Majelis Ulama Indonesia (MUI) Kabupaten Bogor, Jawa Barat, menggelar ijtima ulama di Cibinong, Sabtu, di mana satu dari lima poinnya yaitu menolak keras perilaku lesbian, gay, biseksual, dan transgender (LGBT).

Ketua Umum MUI Kabupaten Bogor, Prof Dr KH Ahmad Mukri Aji yang memimpin pelaksanaan ijtima ulama sekaligus wisuda Pendidikan Kader Ulama (PKU) XVI itu menyebutkan bahwa penolakan itu telah dimusyawarahkan oleh para ulama dan pengurus MUI tingkat kecamatan se-Kabupaten Bogor.

"MUI mengecam keras perilaku asusila, lesbian, gay, biseksual, transgender, 'queer' (tertarik dengan banyak gender) dan lain-lain, karena bertolak belakang dengan ajaran agama apapun," katanya.

Baca juga: Gus Udin harap lulusan Tahfiz Al Quran tularkan ilmu ke masyarakat

MUI meminta Pemerintah Kabupaten Bogor serta aparat penegak hukum agar tegas dalam mengawasi perilaku masyarakat yang mengarah pada LGBT.

"Kita mendorong pemerintah, pihak berwajib dan masyarakat untuk menolak segala bentuk kegiatan (LGBT) tersebut di 'Bumi Tegar Beriman'," kata KH Mukri Aji.

Sementara itu Ketua Bidang Pendidikan dan Kaderisasi MUI Kabupaten Bogor, Aep Saepudin Muhtar alias Gus Udin di tempat yang sama menyebutkan bahwa pengawasan perilaku LGBT itu harus menjadi perhatian bersama. Ia khawatir perilaku menyimpang itu akan dianggap sebagai hal remeh jika dibiarkan.

"Jangan sampai ketidakpedulian kita terhadap perilaku menyimpang itu, membuat semakin maraknya kasus-kasus tersebut," katanya.

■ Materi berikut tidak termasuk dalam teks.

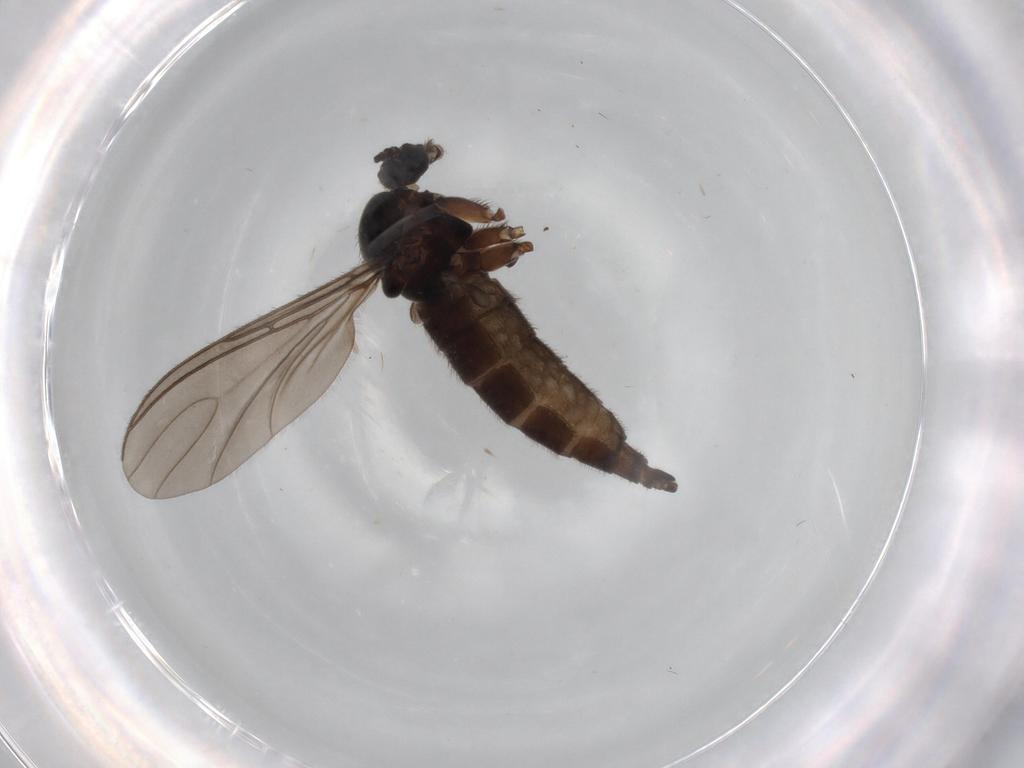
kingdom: Animalia
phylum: Arthropoda
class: Insecta
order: Diptera
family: Sciaridae
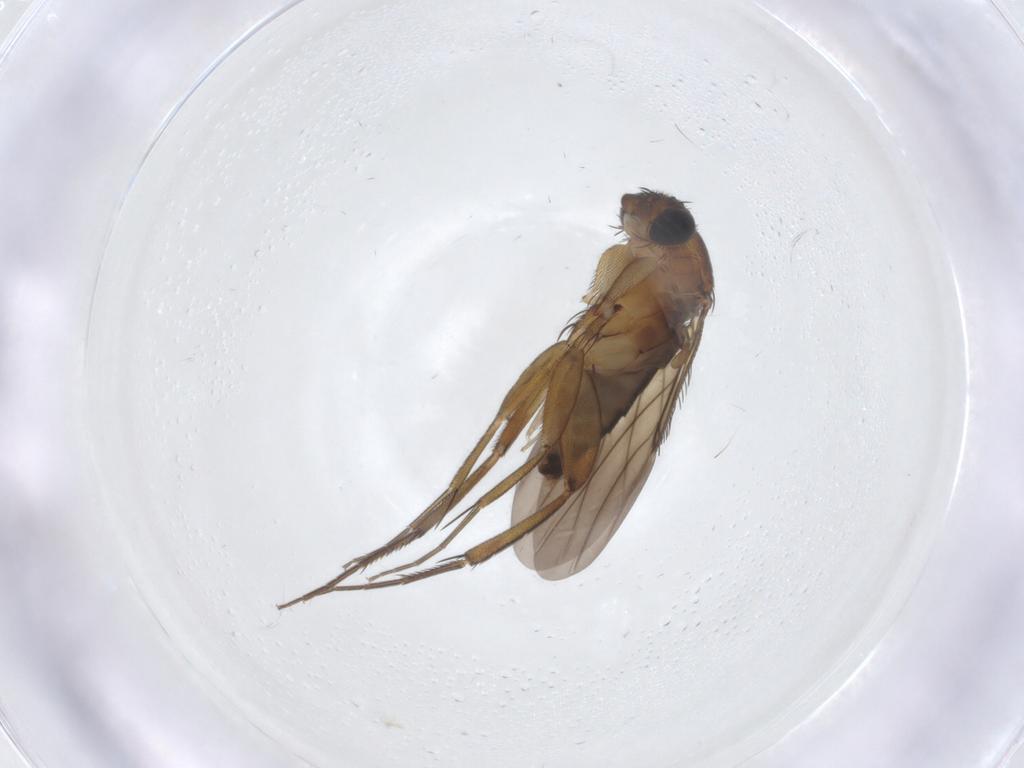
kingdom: Animalia
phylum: Arthropoda
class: Insecta
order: Diptera
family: Phoridae
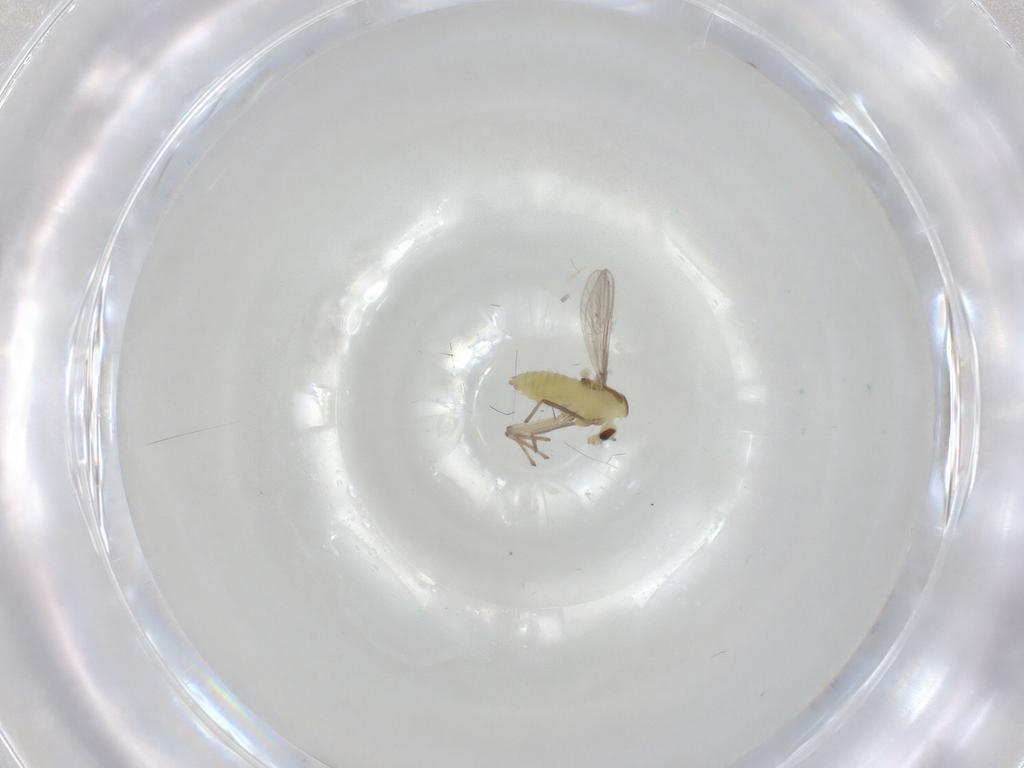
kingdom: Animalia
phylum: Arthropoda
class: Insecta
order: Diptera
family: Chironomidae
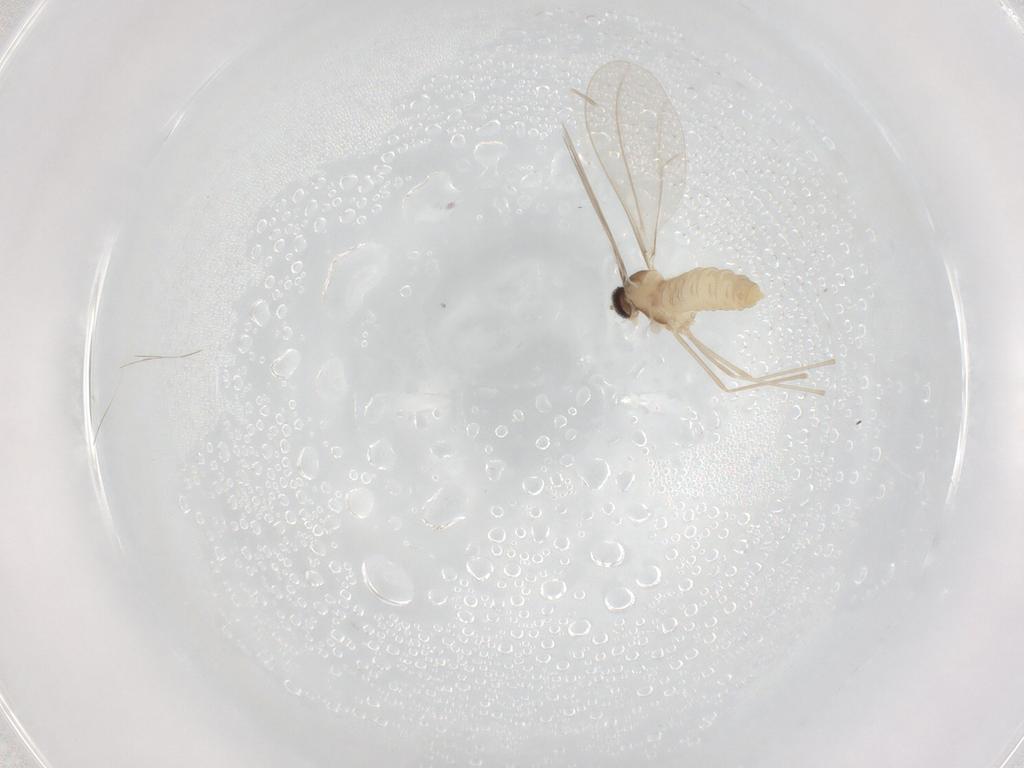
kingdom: Animalia
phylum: Arthropoda
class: Insecta
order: Diptera
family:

Baca juga: MUI Bogor perkuat nilai keislaman untuk cegah paham menyimpang

Ia mengatakan peran penting masyarakat dan orang tua pun sangat penting dalam pengawasan perilaku LGBT yang menurutnya tidak diajarkan dalam agama manapun.

"Pendidikan orang tua dan kesadaran masyarakat harus ditingkatkan kembali. Jangan sampai kita generasi kita terjerumus lingkaran itu," katanya.

Empat poin lainnya dari Ijtima Ulama MUI Kabupaten Bogor itu adalah mendesak pemerintah daerah untuk segera memanfaatkan Gedung Pusat Dakwah Islam (Pusdai) yang telah direnovasi untuk kepentingan umat Islam dan segera membentuk Badan Pengelola Islamic Center agar manfaatnya dapat dirasakan masyarakat Kabupaten Bogor.

"Kemudian, menjelang tahun politik 2024, MUI mengimbau kepada seluruh masyarakat untuk menjaga suasana kondusif, menjunjung tinggi persaudaraan sesama umat Islam, persaudaraan sesama warga negara, dan persaudaraan sesama manusia, serta meminta lembaga-lembaga politik untuk tidak memanfaatkan isu SARA yang berakibat kepada terjadinya polarisasi dan ketegangan di tengah masyarakat," sebut hasil ijtimah ulama itu.

Baca juga: MUI Bogor: Warga mengaku Ratu Adil dan Imam Mahdi menganut aliran sesat

Lalu, MUI mendorong pemerintah daerah dan pihak berwenang untuk menindak tegas para pelaku sesuai dengan norma hukum yang berlaku lantaran maraknya kekerasan yang terjadi di Bumi Tegar Beriman khususnya di kalangan remaja.

Poin terkkhir, MUI Kabupaten Bogor mengimbau para ulama untuk membentengi jamaah dan wilayahnya dari berbagai ideologi yang memecah belah umat dan bertolak belakang dengan akidah Ahlussunnah wal Jamaah, Pancasila, serta Undang-Undang Dasar 1945.